Clustering of multi tissue transcriptomes in gilts with normal cyclicity or delayed puberty reveals genes related to pubertal development.

In gilts, puberty is marked by standing estrus in the presence of a boar. Delayed puberty (failure to display pubertal estrus) is a major reason for gilt removal. To investigate the physiological determinants underlying delayed puberty in gilts, transcriptomic data from tissues relevant to estrus and puberty, such as mediobasal hypothalamus, anterior pituitary gland, ovarian cortex, olfactory bulb, amygdala, and hippocampus were obtained from age-matched delayed puberty (n = 8) and cyclic control gilts at follicular phase (n = 8) and luteal phase (n = 8) of the estrous cycle. A gene expression module analysis via three-way gene x individual x tissue clustering using tensor decomposition identified pituitary and ovary gene modules contributing to regulation of pubertal development.
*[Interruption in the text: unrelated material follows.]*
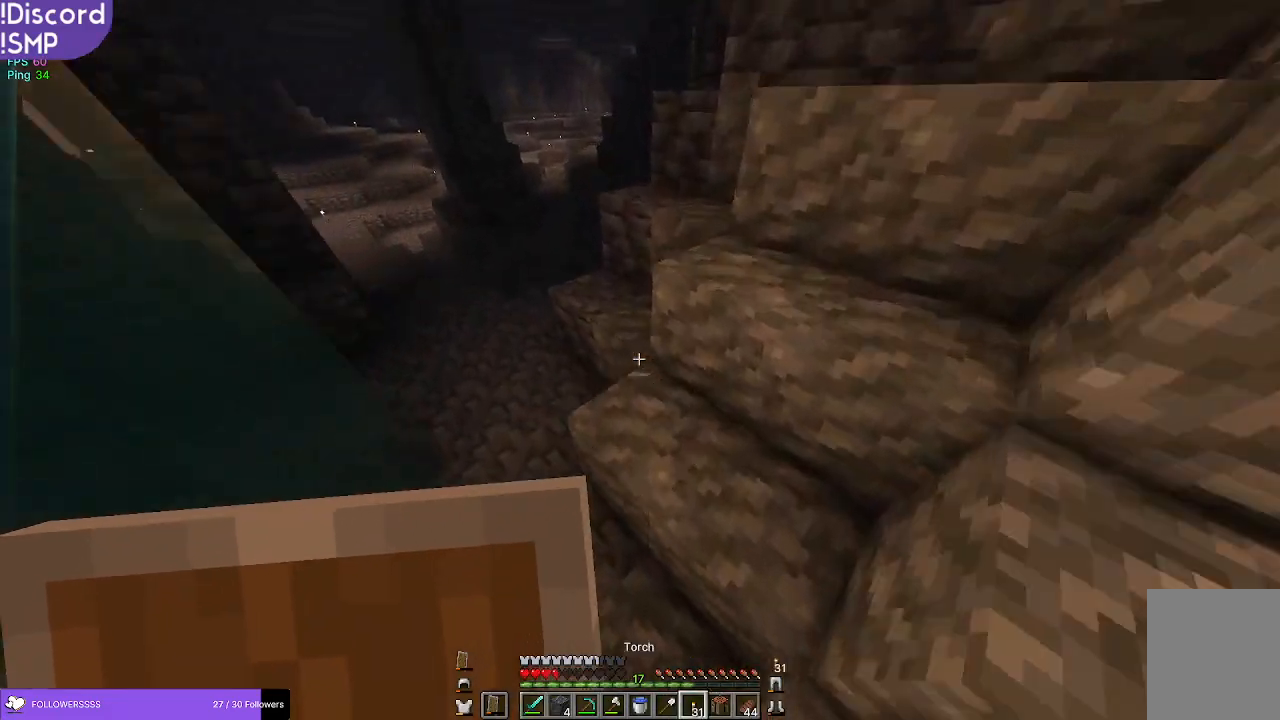
{"keys": ["w"], "mouse": [], "events": []}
Analysis of gene expression in the hypothalamic-pituitary-ovary axis identified reduced expression of hypothalamic genes critical for stimulating gonadotropin secretion (KISS1, TAC3) and reduced expression of LHB in the anterior pituitary of delayed puberty gilts compared to their cyclic counterparts. Consequently, LH-induced genes in the ovary important for folliculogenesis (OXTR, RUNX2, PTX3) were less expressed in delayed puberty gilts. Other intrafollicular genes (AHR, PTGS2, PTGFR, IGFBP7) and genes in the steroidogenesis pathways (STAR, CYP11A1) necessary to complete the ovulatory cascade were also less expressed in delayed puberty gilts. This is the first clustering of multi-tissue expression data from delayed puberty and cyclic gilts to identify genes differentially expressed in gilts of similar ages but at different levels of sexual development. A critical lack of gonadotropin support and reduced ovarian responsiveness underlie delayed puberty in gilts.